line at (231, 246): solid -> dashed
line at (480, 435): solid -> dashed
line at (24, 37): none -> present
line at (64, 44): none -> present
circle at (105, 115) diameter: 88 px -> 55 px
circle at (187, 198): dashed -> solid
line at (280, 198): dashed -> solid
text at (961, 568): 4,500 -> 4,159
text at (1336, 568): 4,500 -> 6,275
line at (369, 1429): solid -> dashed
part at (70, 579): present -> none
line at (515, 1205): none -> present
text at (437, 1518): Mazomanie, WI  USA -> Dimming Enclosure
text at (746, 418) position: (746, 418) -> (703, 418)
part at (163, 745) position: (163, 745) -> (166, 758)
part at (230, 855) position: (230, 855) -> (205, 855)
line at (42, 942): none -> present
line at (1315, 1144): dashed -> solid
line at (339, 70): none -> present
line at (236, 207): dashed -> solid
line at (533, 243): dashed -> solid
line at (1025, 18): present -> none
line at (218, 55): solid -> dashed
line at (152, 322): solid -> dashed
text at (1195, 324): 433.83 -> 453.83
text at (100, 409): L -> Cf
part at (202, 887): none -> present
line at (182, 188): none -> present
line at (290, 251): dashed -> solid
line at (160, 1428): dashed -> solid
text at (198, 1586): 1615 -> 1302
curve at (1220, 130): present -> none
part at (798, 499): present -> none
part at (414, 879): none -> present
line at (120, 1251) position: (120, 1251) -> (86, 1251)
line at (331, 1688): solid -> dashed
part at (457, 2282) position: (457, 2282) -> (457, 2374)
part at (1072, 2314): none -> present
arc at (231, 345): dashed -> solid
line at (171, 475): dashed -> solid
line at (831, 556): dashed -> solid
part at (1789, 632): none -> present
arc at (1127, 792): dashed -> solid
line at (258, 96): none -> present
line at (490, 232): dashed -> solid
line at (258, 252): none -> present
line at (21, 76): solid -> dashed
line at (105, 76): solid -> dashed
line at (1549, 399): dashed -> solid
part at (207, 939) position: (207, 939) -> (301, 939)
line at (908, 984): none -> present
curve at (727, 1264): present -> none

What to produce: Copy all of the rows above, substituting "dotted" for every occurrence of "dashed" and leaving everything else unchanged.

Response for this exercise:
line at (231, 246): solid -> dotted
line at (480, 435): solid -> dotted
line at (24, 37): none -> present
line at (64, 44): none -> present
circle at (105, 115) diameter: 88 px -> 55 px
circle at (187, 198): dotted -> solid
line at (280, 198): dotted -> solid
text at (961, 568): 4,500 -> 4,159
text at (1336, 568): 4,500 -> 6,275
line at (369, 1429): solid -> dotted
part at (70, 579): present -> none
line at (515, 1205): none -> present
text at (437, 1518): Mazomanie, WI  USA -> Dimming Enclosure
text at (746, 418) position: (746, 418) -> (703, 418)
part at (163, 745) position: (163, 745) -> (166, 758)
part at (230, 855) position: (230, 855) -> (205, 855)
line at (42, 942): none -> present
line at (1315, 1144): dotted -> solid
line at (339, 70): none -> present
line at (236, 207): dotted -> solid
line at (533, 243): dotted -> solid
line at (1025, 18): present -> none
line at (218, 55): solid -> dotted
line at (152, 322): solid -> dotted
text at (1195, 324): 433.83 -> 453.83
text at (100, 409): L -> Cf
part at (202, 887): none -> present
line at (182, 188): none -> present
line at (290, 251): dotted -> solid
line at (160, 1428): dotted -> solid
text at (198, 1586): 1615 -> 1302
curve at (1220, 130): present -> none
part at (798, 499): present -> none
part at (414, 879): none -> present
line at (120, 1251) position: (120, 1251) -> (86, 1251)
line at (331, 1688): solid -> dotted
part at (457, 2282) position: (457, 2282) -> (457, 2374)
part at (1072, 2314): none -> present
arc at (231, 345): dotted -> solid
line at (171, 475): dotted -> solid
line at (831, 556): dotted -> solid
part at (1789, 632): none -> present
arc at (1127, 792): dotted -> solid
line at (258, 96): none -> present
line at (490, 232): dotted -> solid
line at (258, 252): none -> present
line at (21, 76): solid -> dotted
line at (105, 76): solid -> dotted
line at (1549, 399): dotted -> solid
part at (207, 939) position: (207, 939) -> (301, 939)
line at (908, 984): none -> present
curve at (727, 1264): present -> none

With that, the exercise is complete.